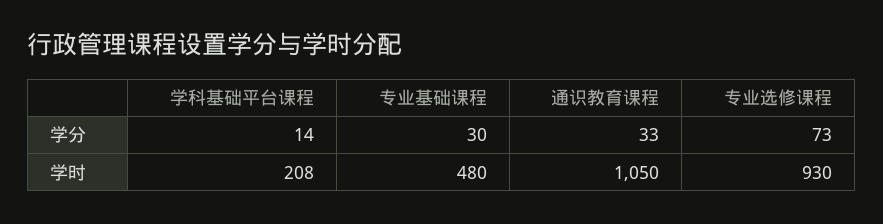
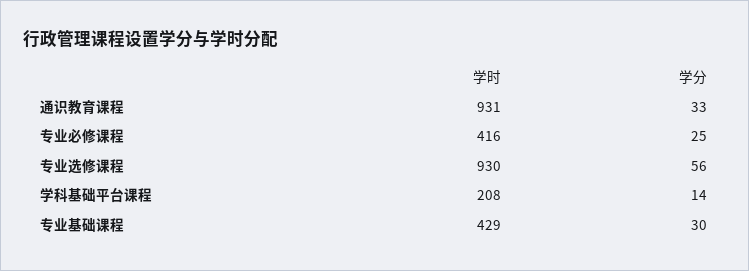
专业选修课程, 学分: 73 -> 56
专业基础课程, 学时: 480 -> 429
通识教育课程, 学时: 1050 -> 931
专业必修课程, 学时: none -> 416
专业必修课程, 学分: none -> 25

AIM OF THE EXERCISE: Transcribe the whole listing above exactly and leave out the pictures.

YOUR RESPONSE:
专业选修课程, 学分: 73 -> 56
专业基础课程, 学时: 480 -> 429
通识教育课程, 学时: 1050 -> 931
专业必修课程, 学时: none -> 416
专业必修课程, 学分: none -> 25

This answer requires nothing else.